De acordo com o Corriere della Sera, uma análise do material apreendido no apartamento de Biot já terá permitido concluir que o capitão-de-fragata terá vendido informação secreta referente à NATO. "Não comentamos questões de inteligência", indicou um oficial da NATO, citado pela AFP, encaminhando qualquer pergunta sobre o tema para as autoridades italianas.
Já os russos, parecem tentados a desvalorizar a situação. Inicialmente, a embaixada em Itália confirmou que um dos seus adidos militares tinha sido parado pela polícia na terça-feira, dizendo que era "inapropriado comentar" com maior detalhe o caso. Mais tarde, num comunicado, lamentou a expulsão de dois dos oficiais, sem mencionar possíveis gestos de retaliação - a ação normal neste tipo de situações.
O Ministério dos Negócios Estrangeiros russo foi ligeiramente mais longe, dizendo que "possíveis passos em relação com a situação que não é conforme ao nível das relações bilaterais será anunciado mais tarde". Contudo, o porta-voz do Kremlin, Dmitry Peskov, disse que a presidência russa não tinha "informações sobre as causas e circunstâncias" do caso. E acrescentou: "Esperamos que o caráter positivo e construtivo das nossas relações permaneça e seja preservado."
A Itália sempre foi vista como um dos principais aliados da Rússia dentro da União Europeia, sendo Roma por vezes apresentada como "o cavalo de Troia" de Moscovo.

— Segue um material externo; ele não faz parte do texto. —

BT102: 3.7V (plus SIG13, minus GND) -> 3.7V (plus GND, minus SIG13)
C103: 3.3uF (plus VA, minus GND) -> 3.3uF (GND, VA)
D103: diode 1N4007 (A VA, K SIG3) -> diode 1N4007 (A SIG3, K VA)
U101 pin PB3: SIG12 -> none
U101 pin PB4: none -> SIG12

Além do ex-primeiro-ministro italiano Silvio Berlusconi ser um amigo pessoal do presidente russo, Vladimir Putin, os italianos levantaram obstáculos à introdução de sanções económicas contra os russos, depois da guerra na Ucrânia em 2014. E, em 2016, o então primeiro-ministro Matteo Renzi foi um dos primeiros líderes europeus a visitar o Kremlin depois da anexação da Crimeia.
Mais recentemente, Itália está entre os países europeus que está a pressionar para a aprovação da vacina russa contra a covid-19, tendo mesmo chegado a acordo com Moscovo no início de março para o fabrico da Sputnik-V no país. "A Rússia está a pressionar forte" para conseguir a aprovação da vacina por parte da Agência Europeia do Medicamento "e Itália já falou várias vezes nesse sentido a pedido dos russos", por isso arruinar as relações com Roma nesta altura "podia ser um gesto contraprodutivo", indicou a analista Eleonora Tafuro, especialista em temas russos no think tank ISPI, de Milão, à AFP.
O caso de espionagem russa em Itália é o segundo em menos de um mês a ser descoberto. A Bulgária, outro estado membro da União Europeia e da NATO, expulsou também dois diplomatas russos na semana passada, depois de seis pessoas terem sido detidas, incluindo vários oficiais do Ministério da Defesa, por suspeitas de espiarem para a Rússia.